**WHAT THE TASK ASKS:**
Every record is to be printed exactly as written, and any picture in it is skipped.

*** SOURCE DATA ***

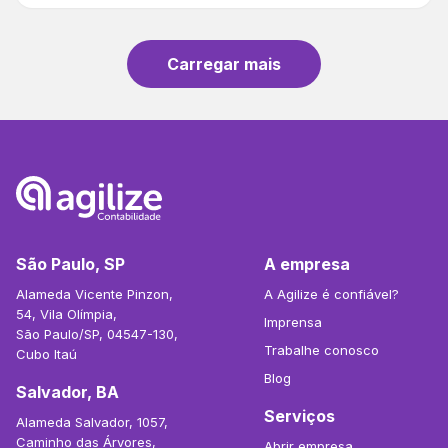
Carregar mais
São Paulo, SP
A empresa
Alameda Vicente Pinzon,
A Agilize é confiável?
54, Vila Olímpia,
Imprensa
São Paulo/SP, 04547-130,
Trabalhe conosco
Cubo Itaú
Blog
Salvador, BA
Serviços
Alameda Salvador, 1057,
Caminho das Árvores,
Abrir empresa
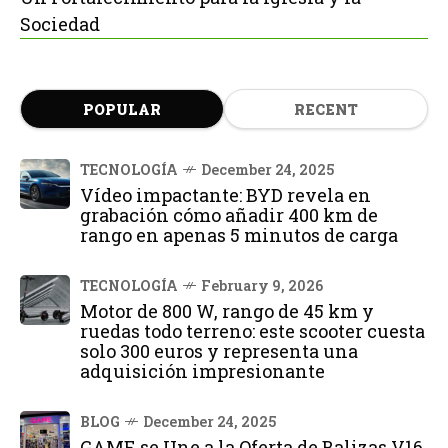
Sociedad
POPULAR
RECENT
TECNOLOGÍA
December 24, 2025
Vídeo impactante: BYD revela en
grabación cómo añadir 400 km de
rango en apenas 5 minutos de carga
TECNOLOGÍA
February 9, 2026
Motor de 800 W, rango de 45 km y
ruedas todo terreno: este scooter cuesta
solo 300 euros y representa una
adquisición impresionante
BLOG
December 24, 2025
GAME se Une a la Oferta de Balizas V16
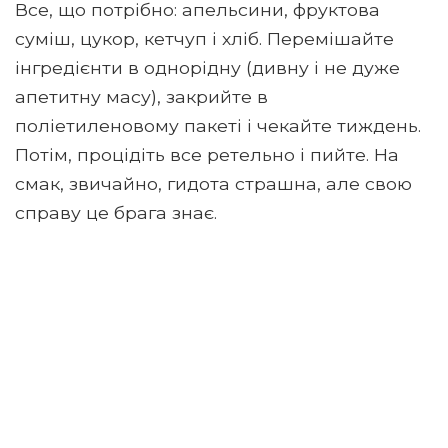
Все, що потрібно: апельсини, фруктова
суміш, цукор, кетчуп і хліб. Перемішайте
інгредієнти в однорідну (дивну і не дуже
апетитну масу), закрийте в
поліетиленовому пакеті і чекайте тиждень.
Потім, процідіть все ретельно і пийте. На
смак, звичайно, гидота страшна, але свою
справу це брага знає.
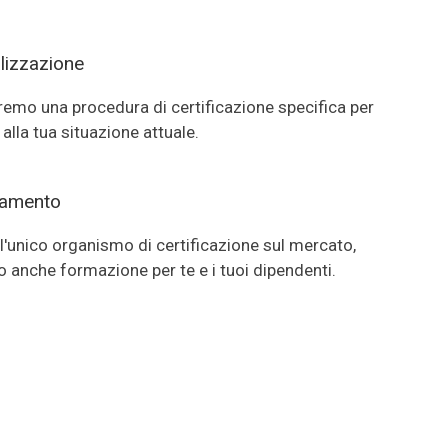
lizzazione
emo una procedura di certificazione specifica per
 alla tua situazione attuale.
ramento
'unico organismo di certificazione sul mercato,
 anche formazione per te e i tuoi dipendenti.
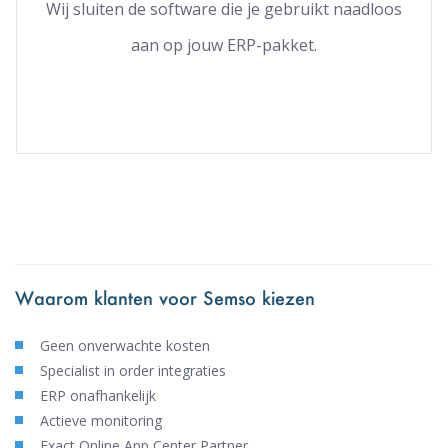
Wij sluiten de software die je gebruikt naadloos
aan op jouw ERP-pakket.
Waarom klanten voor Semso kiezen
Geen onverwachte kosten
Specialist in order integraties
ERP onafhankelijk
Actieve monitoring
Exact Online App Center Partner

*** End of SOURCE DATA ***

**RESPONSE:**
Carregar mais
São Paulo, SP
A empresa
Alameda Vicente Pinzon,
A Agilize é confiável?
54, Vila Olímpia,
Imprensa
São Paulo/SP, 04547-130,
Trabalhe conosco
Cubo Itaú
Blog
Salvador, BA
Serviços
Alameda Salvador, 1057,
Caminho das Árvores,
Abrir empresa
Sociedad
POPULAR
RECENT
TECNOLOGÍA
December 24, 2025
Vídeo impactante: BYD revela en
grabación cómo añadir 400 km de
rango en apenas 5 minutos de carga
TECNOLOGÍA
February 9, 2026
Motor de 800 W, rango de 45 km y
ruedas todo terreno: este scooter cuesta
solo 300 euros y representa una
adquisición impresionante
BLOG
December 24, 2025
GAME se Une a la Oferta de Balizas V16
Все, що потрібно: апельсини, фруктова
суміш, цукор, кетчуп і хліб. Перемішайте
інгредієнти в однорідну (дивну і не дуже
апетитну масу), закрийте в
поліетиленовому пакеті і чекайте тиждень.
Потім, процідіть все ретельно і пийте. На
смак, звичайно, гидота страшна, але свою
справу це брага знає.
lizzazione
emo una procedura di certificazione specifica per
 alla tua situazione attuale.
ramento
'unico organismo di certificazione sul mercato,
 anche formazione per te e i tuoi dipendenti.
Wij sluiten de software die je gebruikt naadloos
aan op jouw ERP-pakket.
Waarom klanten voor Semso kiezen
Geen onverwachte kosten
Specialist in order integraties
ERP onafhankelijk
Actieve monitoring
Exact Online App Center Partner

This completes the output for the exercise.